---------- SOURCE EXCERPT ----------

His heroes were London, Tolstoy, Thoreau.   When he entered the Alaskan “bush”, he did so with only five pounds of rice and a gun that was unlikely to kill larger game.  He ended up starving to death after just four months of solitude.   He died pursuing a dream, but there has been a lot of criticism.  Some argue he had a death wish, or that he was too “unprepared.”   That he was arrogant and lacked the survival skills to accomplish his dream, which also makes him selfish.

I don’t want to compare something as common as starting a business to going into the Alaskan wilds–but I related to this character.  There have been times where I’ve second-guessed myself and thought perhaps I should have worked for others longer, so that I would be better prepared for owning my small business.  After all,  wasn’t it somewhat arrogant and selfish of me to start a business so early?  My family depends on me and so do my clients—wouldn’t a little more seasoning have been ideal?   Despite these doubts, I know I was ready.   But perhaps you’re facing uncertainty in your own life?  Perhaps you’re worried you lack the experience, money, etc….

Then again, you never truly know what you’re capable of until you take that risk.  No business is guaranteed to succeed and you won’t know for sure until you try.  So long as you have the basic competency required, who’s to say that waiting would be better?  After all, how many people spend their whole lives talking about what they are “going” to do rather than just going ahead and doing it?

Ways to Prepare

 

Maybe you’re considering starting your own business.  Perhaps you’ve already started but find yourself in over your head.  Here are some ways to prepare for the daunting journey that is being self employed:

Mentors

It’s almost a cliche, but nothing is more important than having a trusted mentor (or multiple mentors).  When you’re stuck, these are the people with the experience to help you resolve your issues.  Just remember that mentorship is a “two way” street.  For example, I try to remind my mentors of business opportunities, to have them speak at events I throw, etc., so that hopefully I’m giving to them as well.

----------

Continue the piece on preparing to start a small business, beginning right after the section on mentors.

---------- MATERIAL ----------

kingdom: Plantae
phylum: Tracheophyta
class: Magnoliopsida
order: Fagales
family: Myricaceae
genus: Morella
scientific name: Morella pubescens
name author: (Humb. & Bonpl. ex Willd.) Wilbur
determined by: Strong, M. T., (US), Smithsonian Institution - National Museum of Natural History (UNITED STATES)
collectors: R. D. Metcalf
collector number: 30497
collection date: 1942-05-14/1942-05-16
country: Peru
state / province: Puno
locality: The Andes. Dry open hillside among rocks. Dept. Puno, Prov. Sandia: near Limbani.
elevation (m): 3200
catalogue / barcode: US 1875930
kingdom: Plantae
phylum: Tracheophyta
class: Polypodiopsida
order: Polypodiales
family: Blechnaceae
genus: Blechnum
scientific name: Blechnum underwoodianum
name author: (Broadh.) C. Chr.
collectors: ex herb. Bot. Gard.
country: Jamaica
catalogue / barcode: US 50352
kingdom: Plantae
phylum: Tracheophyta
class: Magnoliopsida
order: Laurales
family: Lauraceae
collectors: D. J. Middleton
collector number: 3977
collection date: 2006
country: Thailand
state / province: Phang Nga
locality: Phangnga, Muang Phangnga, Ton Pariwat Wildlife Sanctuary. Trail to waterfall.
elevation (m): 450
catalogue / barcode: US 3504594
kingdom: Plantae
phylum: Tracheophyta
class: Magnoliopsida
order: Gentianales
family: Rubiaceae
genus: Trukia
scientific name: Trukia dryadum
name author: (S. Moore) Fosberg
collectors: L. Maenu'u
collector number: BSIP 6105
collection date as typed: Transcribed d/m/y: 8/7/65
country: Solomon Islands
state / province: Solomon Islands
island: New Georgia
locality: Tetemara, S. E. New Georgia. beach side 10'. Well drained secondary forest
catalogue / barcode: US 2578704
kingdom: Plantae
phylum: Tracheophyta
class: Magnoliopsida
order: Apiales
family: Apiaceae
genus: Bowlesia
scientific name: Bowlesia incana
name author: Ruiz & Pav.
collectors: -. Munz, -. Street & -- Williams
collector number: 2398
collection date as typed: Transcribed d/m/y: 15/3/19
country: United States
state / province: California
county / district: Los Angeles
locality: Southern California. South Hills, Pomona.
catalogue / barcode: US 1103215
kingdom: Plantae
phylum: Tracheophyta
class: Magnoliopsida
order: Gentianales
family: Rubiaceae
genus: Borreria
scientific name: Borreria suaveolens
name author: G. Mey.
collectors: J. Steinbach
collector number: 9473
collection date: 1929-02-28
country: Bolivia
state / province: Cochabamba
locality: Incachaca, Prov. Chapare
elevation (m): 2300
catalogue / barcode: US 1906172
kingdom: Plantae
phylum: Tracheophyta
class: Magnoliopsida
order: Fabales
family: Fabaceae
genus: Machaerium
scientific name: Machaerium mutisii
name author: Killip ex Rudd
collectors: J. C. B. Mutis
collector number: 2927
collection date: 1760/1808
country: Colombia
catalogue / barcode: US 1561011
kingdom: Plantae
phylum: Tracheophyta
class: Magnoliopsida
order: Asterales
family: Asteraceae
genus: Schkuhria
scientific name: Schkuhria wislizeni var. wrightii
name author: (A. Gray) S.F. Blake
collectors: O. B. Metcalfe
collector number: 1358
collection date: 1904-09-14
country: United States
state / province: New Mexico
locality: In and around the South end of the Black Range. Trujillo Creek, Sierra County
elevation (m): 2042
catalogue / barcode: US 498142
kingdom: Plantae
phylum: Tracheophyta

----------

- [THE RESULT]
Books/Reading

I’ve always learned best from reading.  Perhaps I’m a visual learner.  Reading relevant books and/or magazine/newspaper articles in your industry is one of the best things you can do to learn and stay ahead of newer developments.  In many fields, this isn’t just recommended: it’s a requirement.

Seminars/Classes

This is another way to prepare and in many instances is a bare minimum of what is required.

Start/Join a Group

Perhaps you can start or join a group to learn more about your field.

Blog/Teach/Speak

Teaching is one of the best ways to learn.

Bring in Another Expert

Ask for a second opinion, bring in another expert (if so permitted in your field).

Research

In this modern age, the answer is likely out there somewhere.  There’s probably not any issue you can face that someone hasn’t already dealt with.

Conclusion

There’s no worse feeling in the world than being in over your head.  When you’re starting a business, however, there are going to be times when you feel stressed out and unable to deal with certain problems or issues.  When that occurs, I hope the above list helps you out.  And if you feel you lack the requisite skills, then perhaps the above can help give you the confidence to finally break away and start your own business.